I've hacked together something that should show what I after, despite it not working at all. I am not getting any error messages in the console but nothing is being changed in the table.

I'm just trying to iterate over my $tdArray and add the appropriate class.

var $tdArray = $("#archive td:nth-child(10)");

for(var i = 0; i < $tdArray.length; i++){
    if ($tdArray[i] > 0){
        $(this).addClass("positive");
    }else if ($tdArray[i] < 0) {
       $(this).addClass("negative");
    }
}

2 Answers

Hi Lukasz,

I'm assuming here that you have a table where the 10th column contains these numbers.

I would use the .each method to iterate over each td element. Then you can get the text of each td, convert to a number, then run through your conditions.

$("#archive td:nth-child(10)").each(function(){
  value = parseInt($(this).text(), 10);
  if (value > 0) {
    $(this).addClass("positive");
  }
  if (value < 0) {
    $(this).addClass("negative");
  }
});

I did a codepen demo demonstrating it. Let me know if I've misinterpreted the requirements.

http://codepen.io/anon/pen/dzios

Is the situation such that you will never get a 0 value or do you simply not want to do anything if it's a zero value? The code can be simplified a little if you know you'll never have a zero value.
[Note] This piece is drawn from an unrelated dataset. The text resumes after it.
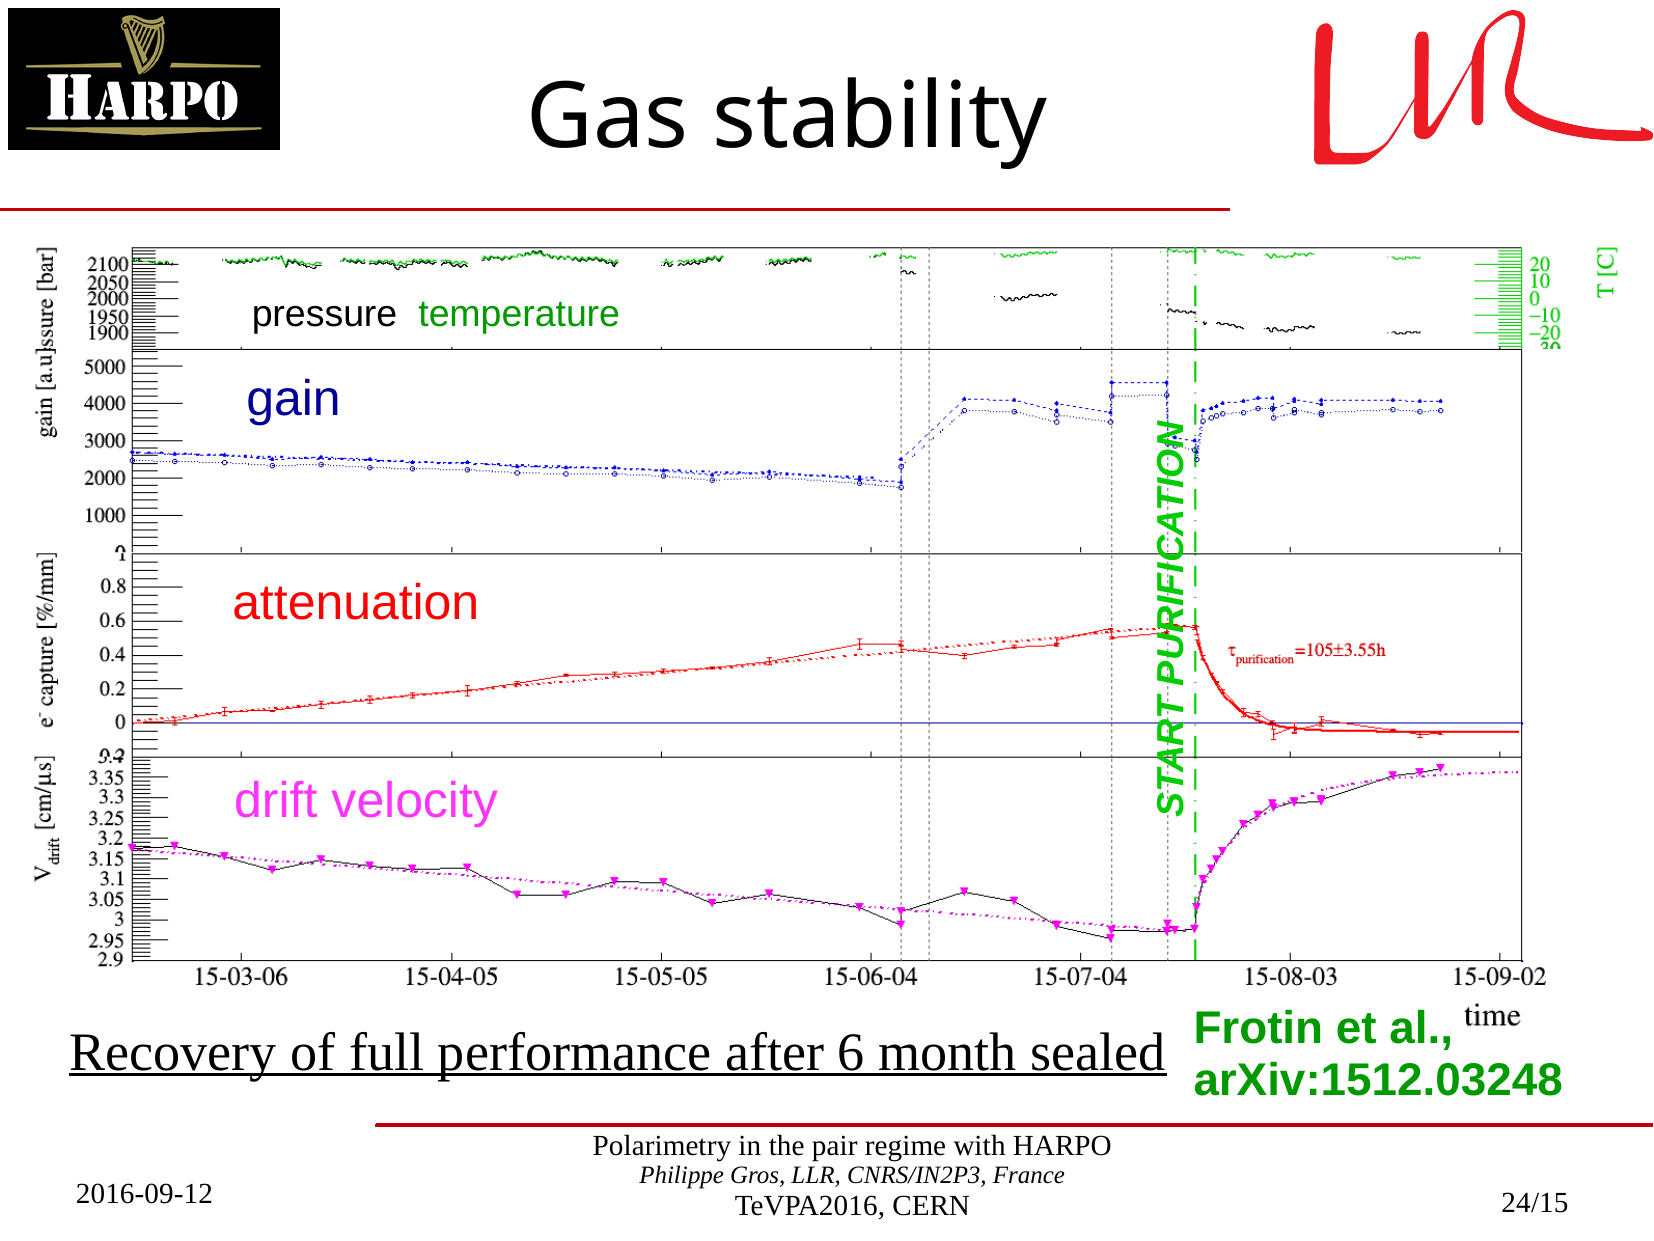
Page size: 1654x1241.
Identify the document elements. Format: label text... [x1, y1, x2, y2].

Sorry, I assumed integers here. Use parseFloat if you have decimal numbers.

Edit: parseFloat($(this).text()) There's no radix argument

Łukasz Czuliński
Łukasz Czuliński
8,646 Points

That is exactly what I'm after. Thanks so much.

What is the second argument in parseInt()? That is the only part I don't follow. The 10.

value = parseInt($(this).text(), 10);

You're welcome.

See this mdn page for more info: parseInt()

The second argument is the radix or base that you want the string interpreted as. So here I'm specifying that the string should be interpreted as base 10. You could pass in 16 and it would be interpreted as a hexadecimal number for example.

That mdn page recommends that you always specify a radix rather than depend on default values if you leave it off.

Keep in mind that if you have strings with a decimal point like "34.56" Then you will lose the .56 when using parseInt. You'll want to use parseFloat() instead.

I edited my comment above because I incorrectly described the radix argument. The radix argument is how the string is interpreted. The result returned is always a base 10 integer.